Records contained in a dataset
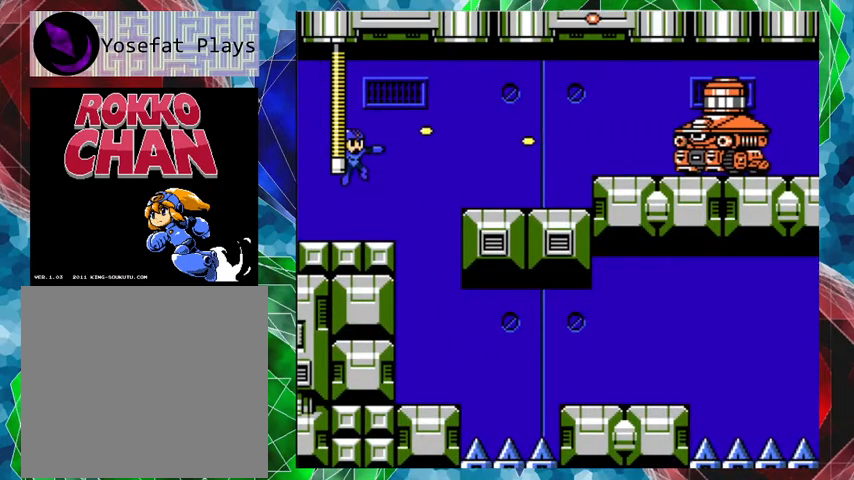
{"buttons": ["B"], "left_stick": "center", "right_stick": "center", "events": [[33, "Y", "down"], [233, "Y", "up"], [333, "B", "down"]]}
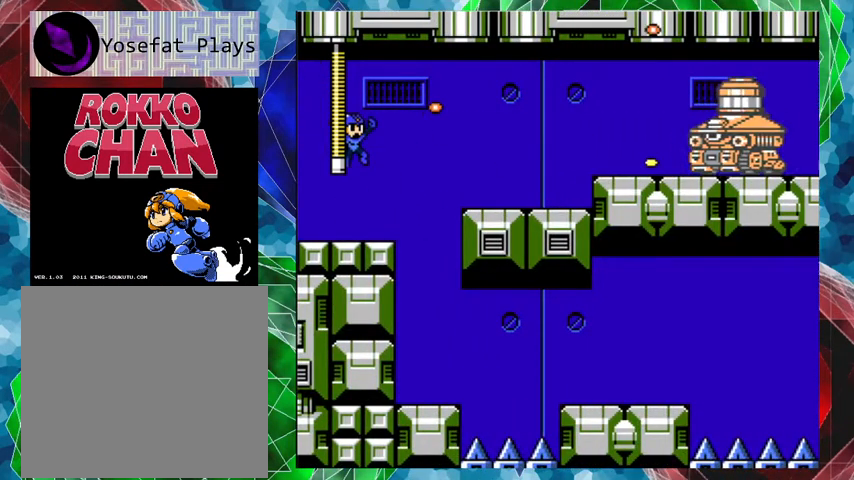
{"buttons": [], "left_stick": "center", "right_stick": "center", "events": [[33, "Y", "down"], [100, "B", "up"], [133, "Y", "up"], [200, "Y", "down"], [233, "Y", "up"], [333, "Y", "down"], [367, "Y", "up"], [433, "Y", "down"], [500, "Y", "up"]]}
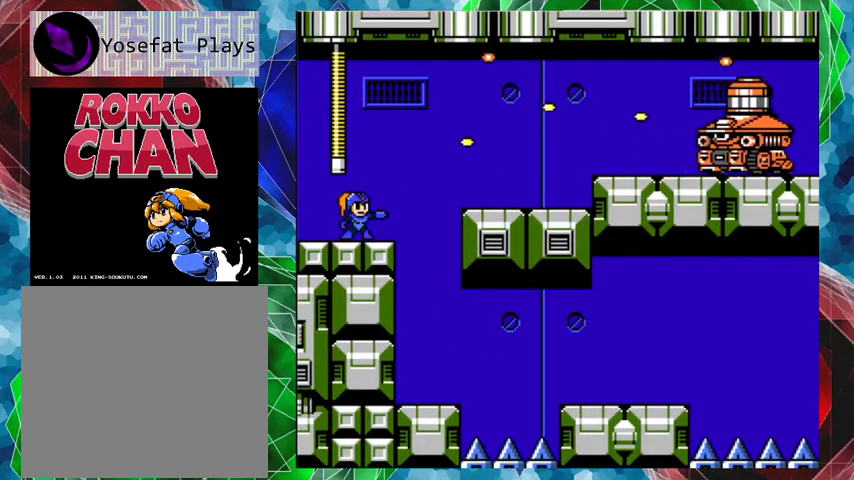
{"buttons": [], "left_stick": "center", "right_stick": "center", "events": [[100, "B", "down"], [400, "Y", "down"], [433, "B", "up"], [500, "Y", "up"]]}
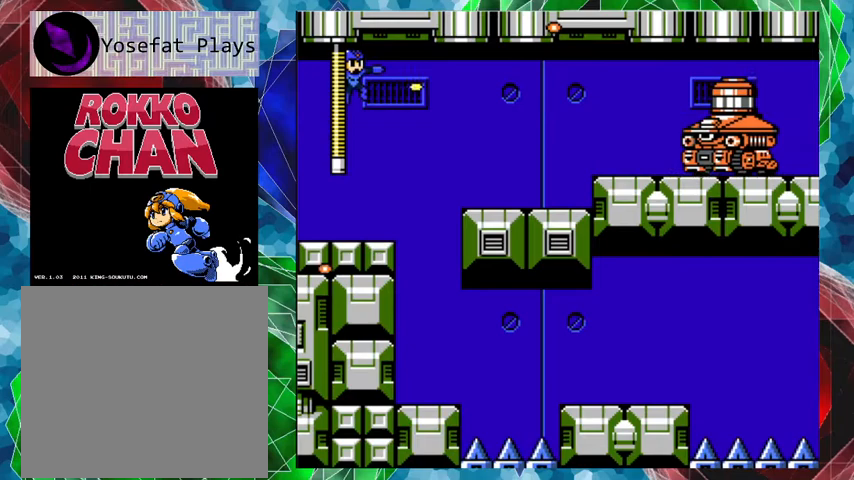
{"buttons": ["B"], "left_stick": "center", "right_stick": "center", "events": [[67, "Y", "down"], [133, "Y", "up"], [200, "Y", "down"], [233, "Y", "up"], [467, "B", "down"]]}
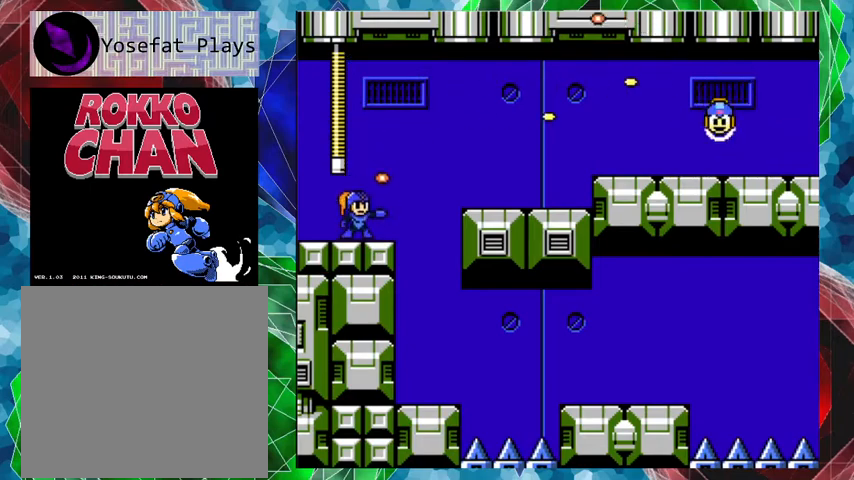
{"buttons": ["DPAD_RIGHT"], "left_stick": "center", "right_stick": "center", "events": [[333, "Y", "down"], [467, "B", "up"], [467, "Y", "up"], [500, "DPAD_RIGHT", "down"]]}
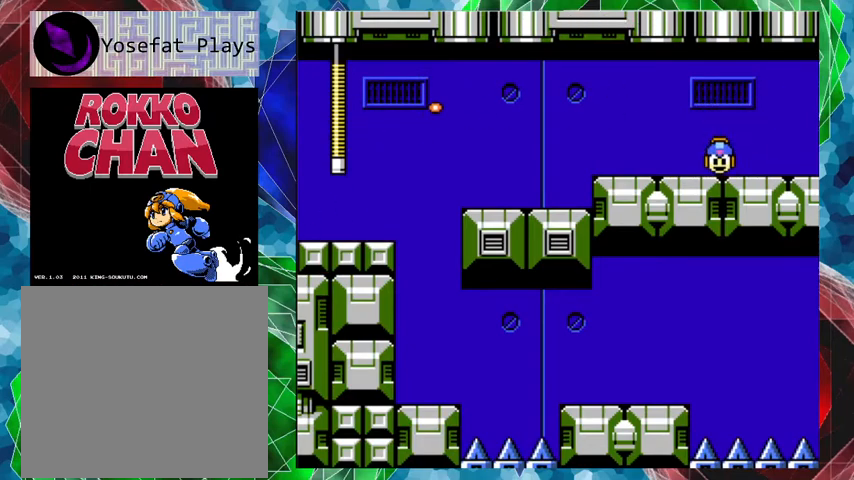
{"buttons": [], "left_stick": "center", "right_stick": "center", "events": [[333, "DPAD_RIGHT", "up"]]}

* [Task description] Your answer must be the records above, copied exactly, with no pictures.

* [Exercise answer]
{"buttons": ["B"], "left_stick": "center", "right_stick": "center", "events": [[33, "Y", "down"], [233, "Y", "up"], [333, "B", "down"]]}
{"buttons": [], "left_stick": "center", "right_stick": "center", "events": [[33, "Y", "down"], [100, "B", "up"], [133, "Y", "up"], [200, "Y", "down"], [233, "Y", "up"], [333, "Y", "down"], [367, "Y", "up"], [433, "Y", "down"], [500, "Y", "up"]]}
{"buttons": [], "left_stick": "center", "right_stick": "center", "events": [[100, "B", "down"], [400, "Y", "down"], [433, "B", "up"], [500, "Y", "up"]]}
{"buttons": ["B"], "left_stick": "center", "right_stick": "center", "events": [[67, "Y", "down"], [133, "Y", "up"], [200, "Y", "down"], [233, "Y", "up"], [467, "B", "down"]]}
{"buttons": ["DPAD_RIGHT"], "left_stick": "center", "right_stick": "center", "events": [[333, "Y", "down"], [467, "B", "up"], [467, "Y", "up"], [500, "DPAD_RIGHT", "down"]]}
{"buttons": [], "left_stick": "center", "right_stick": "center", "events": [[333, "DPAD_RIGHT", "up"]]}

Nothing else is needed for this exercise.